[Saved entries]
--- START ---

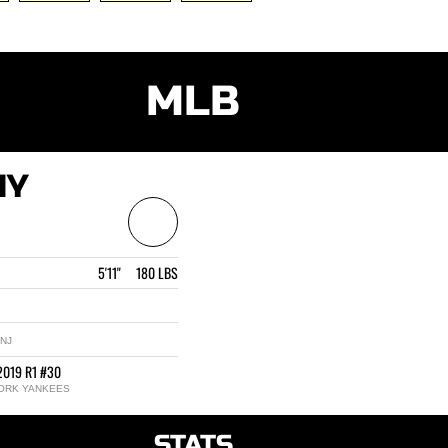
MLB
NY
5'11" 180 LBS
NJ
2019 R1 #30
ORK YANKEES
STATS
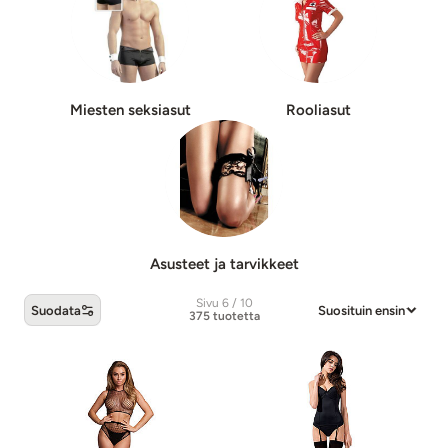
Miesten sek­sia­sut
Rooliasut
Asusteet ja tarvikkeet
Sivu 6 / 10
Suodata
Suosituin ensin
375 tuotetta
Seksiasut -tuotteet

--- END ---
--- START ---

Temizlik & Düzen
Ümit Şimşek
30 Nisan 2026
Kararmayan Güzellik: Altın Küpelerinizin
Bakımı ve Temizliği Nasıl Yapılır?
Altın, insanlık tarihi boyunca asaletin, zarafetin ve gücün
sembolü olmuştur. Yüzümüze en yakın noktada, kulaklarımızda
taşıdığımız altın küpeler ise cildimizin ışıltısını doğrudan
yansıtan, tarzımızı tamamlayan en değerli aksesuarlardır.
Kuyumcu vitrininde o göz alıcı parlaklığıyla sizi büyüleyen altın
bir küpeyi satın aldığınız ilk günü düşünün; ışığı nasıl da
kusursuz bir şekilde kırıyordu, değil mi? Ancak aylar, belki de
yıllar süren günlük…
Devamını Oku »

--- END ---
--- START ---

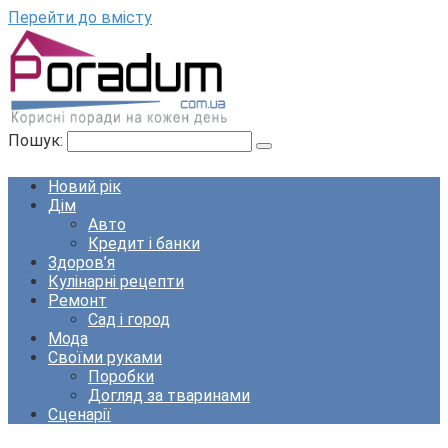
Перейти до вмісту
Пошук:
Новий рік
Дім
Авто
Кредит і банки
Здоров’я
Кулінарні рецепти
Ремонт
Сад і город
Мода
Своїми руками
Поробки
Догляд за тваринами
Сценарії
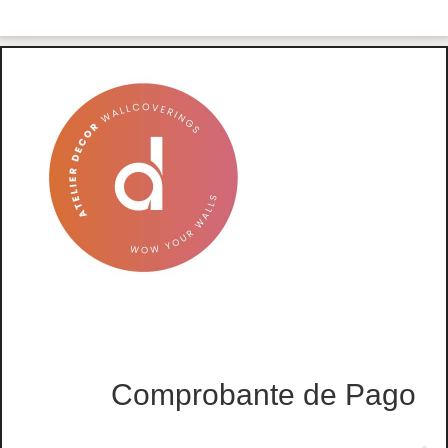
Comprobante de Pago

--- END ---

◆ Exercise instructions ◆
Your answer should consist solely of the lines above from the line with "Asusteet ja tarvikkeet" to the line with "Seksiasut -tuotteet", both included, reproduced exactly.

◆ Output of the exercise ◆
Asusteet ja tarvikkeet
Sivu 6 / 10
Suodata
Suosituin ensin
375 tuotetta
Seksiasut -tuotteet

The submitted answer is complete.